State-level MAHA initiatives
The MAHA food agenda stands to have more in common with traditionally Democratic policies. California was the first state to enact legislation banning some food dyes last year, and Kennedy’s allies are supporting aligned legislation there and in New Jersey. (Separately, much of the MAHA school lunch agenda echoes former first lady Michelle Obama’s initiative that was derided by Republicans.)
Kennedy in recent months has toured states including Indiana, Utah, Arizona and West Virginia to boost state-level MAHA initiatives or legislation that echo his federal priorities, including bills to ban artificial dyes and bar ultra-processed foods in school.

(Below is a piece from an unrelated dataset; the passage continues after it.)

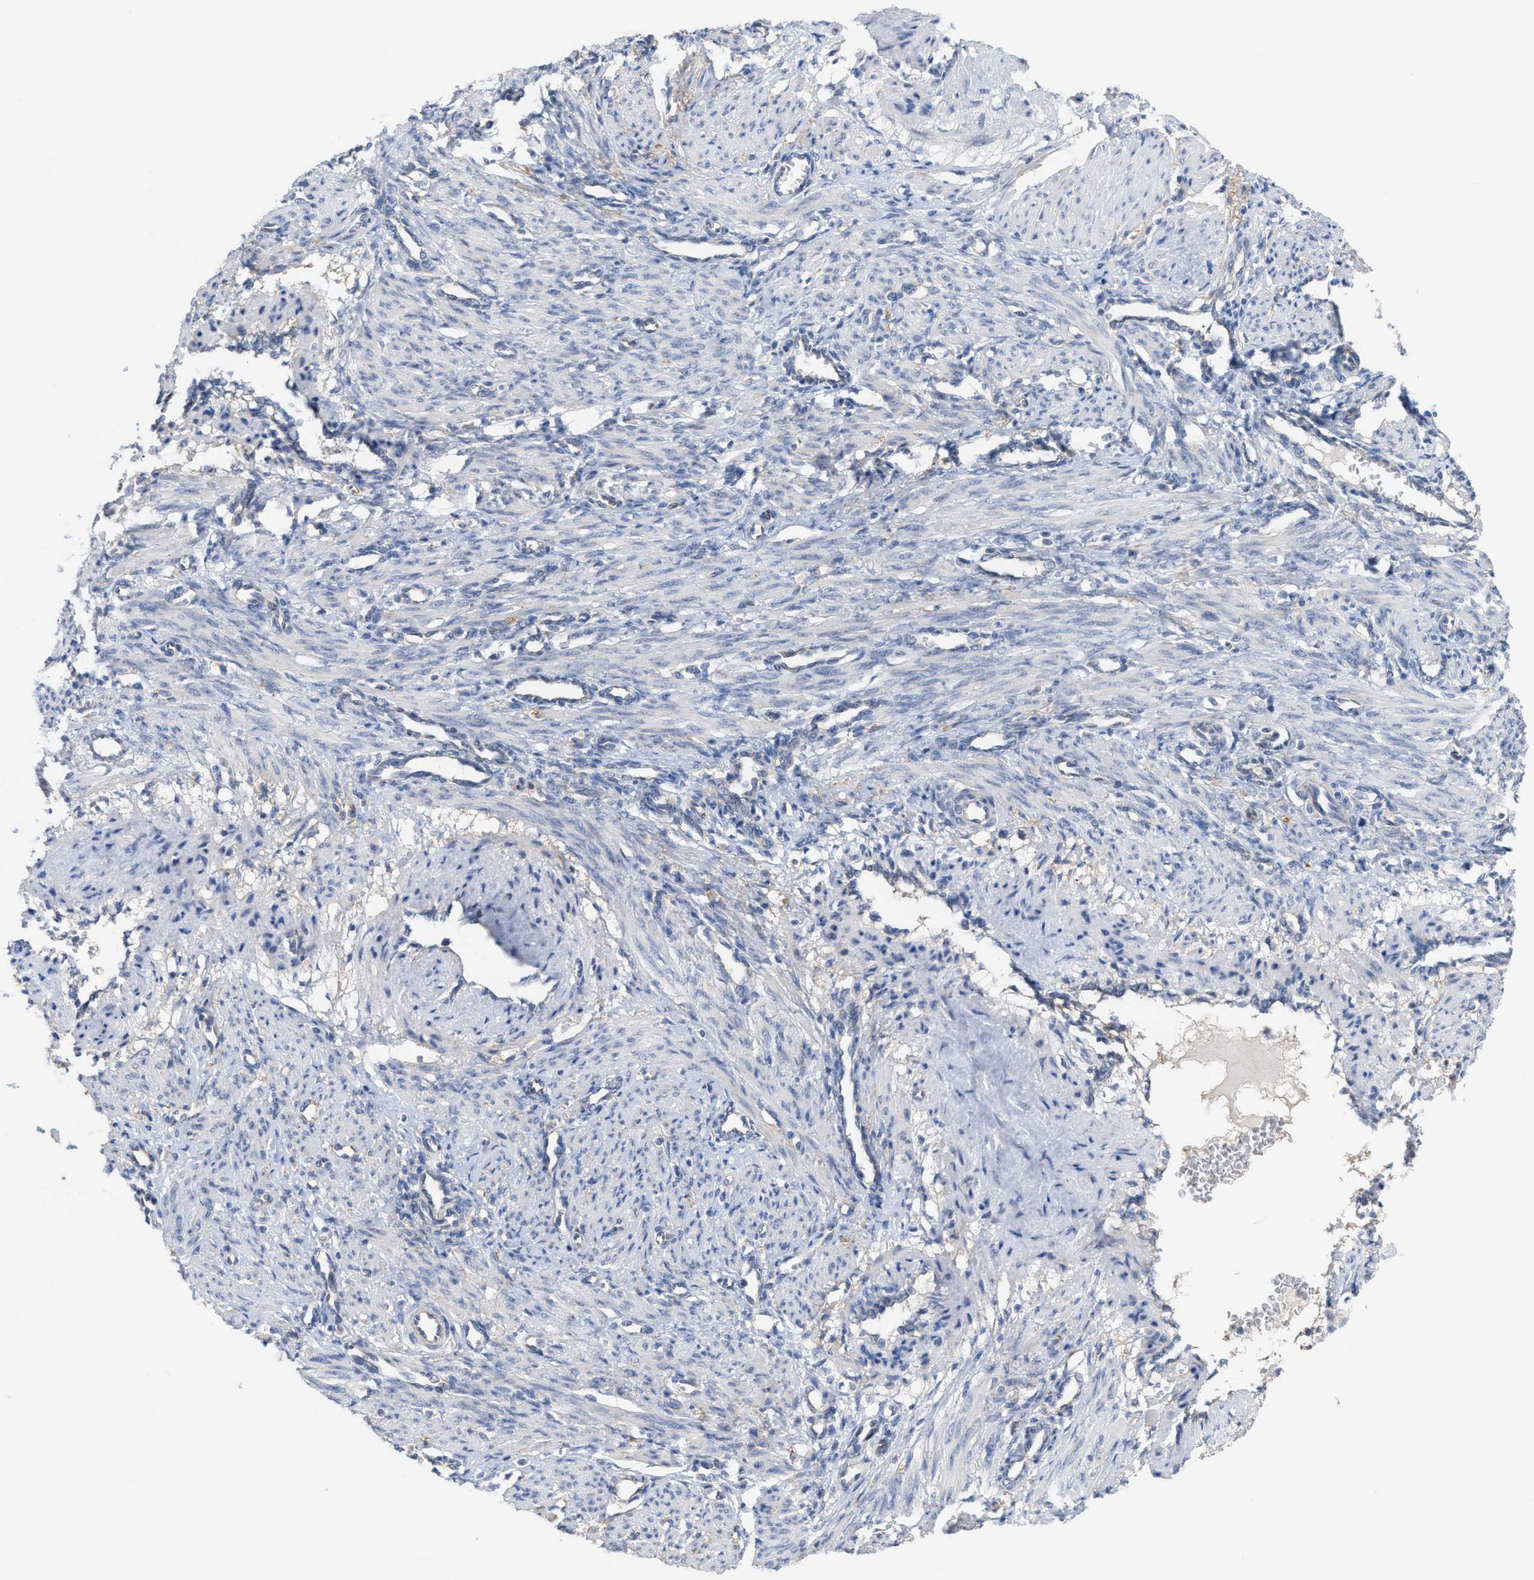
{"staining": {"intensity": "negative", "quantity": "none", "location": "none"}, "tissue": "smooth muscle", "cell_type": "Smooth muscle cells", "image_type": "normal", "snomed": [{"axis": "morphology", "description": "Normal tissue, NOS"}, {"axis": "topography", "description": "Endometrium"}], "caption": "The image shows no staining of smooth muscle cells in normal smooth muscle. Brightfield microscopy of immunohistochemistry (IHC) stained with DAB (brown) and hematoxylin (blue), captured at high magnification.", "gene": "UBAP2", "patient": {"sex": "female", "age": 33}}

West Virginia has enacted the most sweeping legislation of any Republican-aligned state so far, banning a number of food dyes in all food sold in the state beginning in January 2028. West Virginia Gov. Patrick Morrissey said he would also move to request federal waivers to bar food stamps from being used to buy soda.
West Virginia state Del. Adam Burkhammer, a Republican who introduced food dye legislation in his state, said while his party has not yet “fully embraced” the MAHA movement, he sees broad agreement that lawmakers “have got to do something different” to address health concerns.
“I think our food is where we start with that,” Burkhammer said. “That seems to be the easy start. Now there are additional things that we can begin to look at, but let’s clean up our food first. And I think we’re going to see health improvements right away, just by eating healthier.”
Burkhammer acknowledged there were concerns over food prices with his legislation, but he said rising prices shouldn’t prevent change.
“I would just really disagree with this notion that to keep things affordable, we should allow them to cause adverse health conditions on all of our population, but really our children,” he said. “And so I’m willing to offset that cost, because I think our children’s health is more important.”
Utah state Rep. Kristen Chevrier, a Republican who introduced a bill to ban artificial dyes in the state’s public schools, said the Republican Party is still coming around to MAHA’s branding.
“There are still some people who cringe when you say MAHA, but these same people will vote in favor of removing food dyes from school,” she said. “Some people just don’t like the terminology, but I I think that they embrace the concept.”
She said Americans ultimately need to rethink their relationship with food.
“I think people just need to change the way they look at food,” she continued. “We need to eat a whole lot less. We need to be less addicted to certain things. And I think by getting away from some of the chemicals, we may find that we are less addicted to eating. If you eat less, maybe it would be less expensive, too.”